Серый закуривает последнюю папироску из коробки, выстукивает по картонной картинке, по всаднику, скачущему на фоне горы, мелкую дробь. Пальцы у него удивительно длинны и проворны.
– Эх, нету папе, нету маме, проживем, товарищ, саме…
Он пускает в банный воздух несколько колец дыма, протыкает их пальцем и вскакивает. Покой – это не для Серого. Сбрасывает движением головы челку со лба.
– Вот что, Студент. Не будем маяться в этой хазе. Что мы, безработные в Америке? На природу, на волю. Тут, за Инвалидкой, есть одно местечко веселое. Сколько у тебя там хрустиков?
– Шестнадцать рублей.
– Мгм.
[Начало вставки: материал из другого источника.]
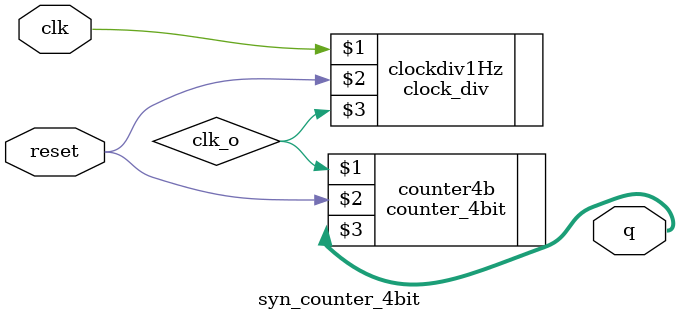
<source format=v>
`timescale 1ns / 1ps
module syn_counter_4bit(
	input clk, reset,
	output [3:0] q
    );
	wire clk_o;
clock_div clockdiv1Hz (clk, reset, clk_o);
counter_4bit counter4b (clk_o, reset, q);

endmodule

</source>
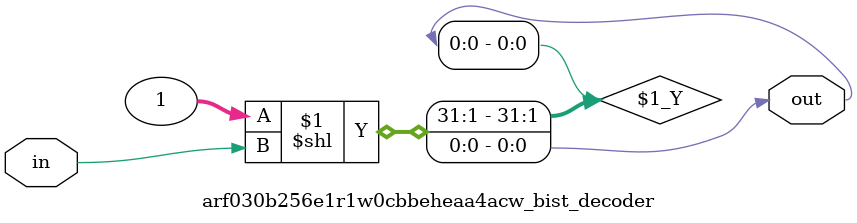
<source format=sv>

`ifndef ARF030B256E1R1W0CBBEHEAA4ACW_BIST_DECODER_SV
`define ARF030B256E1R1W0CBBEHEAA4ACW_BIST_DECODER_SV

module arf030b256e1r1w0cbbeheaa4acw_bist_decoder # (
  parameter IN_WIDTH  = 1,
  parameter OUT_WIDTH = 1
)
(
  input  logic [IN_WIDTH-1:0]  in,
  output logic [OUT_WIDTH-1:0] out
);
  
  assign out = 'b1 << in;

endmodule // arf030b256e1r1w0cbbeheaa4acw_bist_decoder

`endif // ARF030B256E1R1W0CBBEHEAA4ACW_BIST_DECODER_SV
</source>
Ну и у меня сотни две.
Он протягивает Димке несколько червонцев:
– Держи.
– За что?
– За успехи в учебе. Сейчас мы с тобой в рулеточку поиграем. Ты раньше играл?
– Нет. Видел только, как играют, на базаре.
– Ну, на базарах теперь милиция не дает. Пойдем, раз ты не играл, авось повезет. Деньги нужны?
– Нужны.
– Я думаю. Где честность, там бедность,
– А если проиграю?
– Ты мужского пола или нет?
– Ну, пойдем.
Серый достает из кармана гроздь каких-то отмычек и закрывает дверь комнаты.
– Чтоб не увели твой сидор, – поясняет он. Откуда-то из дальнего конца коридора слышны голоса – мужской и женский:
– «Из сотен тысяч батарей за слезы наших матерей, за нашу Родину огонь, огонь!»
– Эх, недолго он будет комендантом, – вздыхает Серый. – А жаль. Душевный мужик.
Они идут прямо через черную, затихшую Инвалидку. У ларьков, окна которых закрыты ставнями я перечеркнуты косыми линиями железных полос, горят лампочки. Дворник метет шелуху семечек. Запах борща и жаркого еще не выветрился из съестных рядов. А днем здесь какой гомон! Горячие кастрюли греются в ватных пестрых чехлах или просто под юбками торговок – как яйца у наседок. Бабы звенят алюминиевыми мисками и ложками, зазывают. Загорелые пирожки выглядывают из стеклянных окон в грубо сбитых огромных лотках. «А вот еще с ливером, с ливером… Рагу, рагу куриное…» Вокруг Инвалидки, между рабочими бараками и общежитиями – сотни частных домиков с садочками, участочками. Там в бревенчатых, крепких, как острожные укрепления, сараях за пятью засовами и замками похрюкивают поросята, кудахчут куры, петушиный крик пронизывает небо деревянного городка – не надо и заводских гудков. Коровы медленно и равнодушно жуют свою жвачку, дышат паром в махонькие – самому юркому уркагану не пролезть – форточки. Впрочем, кто полезет к натянутой у сараев проволоке, вдоль которой громыхают цепью кудлатые кобелюги? Выгон недалеко – у Тимирязевки. И все эти домишки и сараюшки, засевшие в сугробах и болотах, кормят Инвалидку и ею кормятся. И хорошо кормятся. Это остров, одолевший военный голод и одолевающий послевоенные стужи. В домах у проворных торговых баб Инвалидки огромные комоды, разбухшие в годы войны. Хорошо мужикам, у кого жены оказались хозяйственными да сметливыми. Вернулись к добрым харчам и горячим перинам. Если вернулись.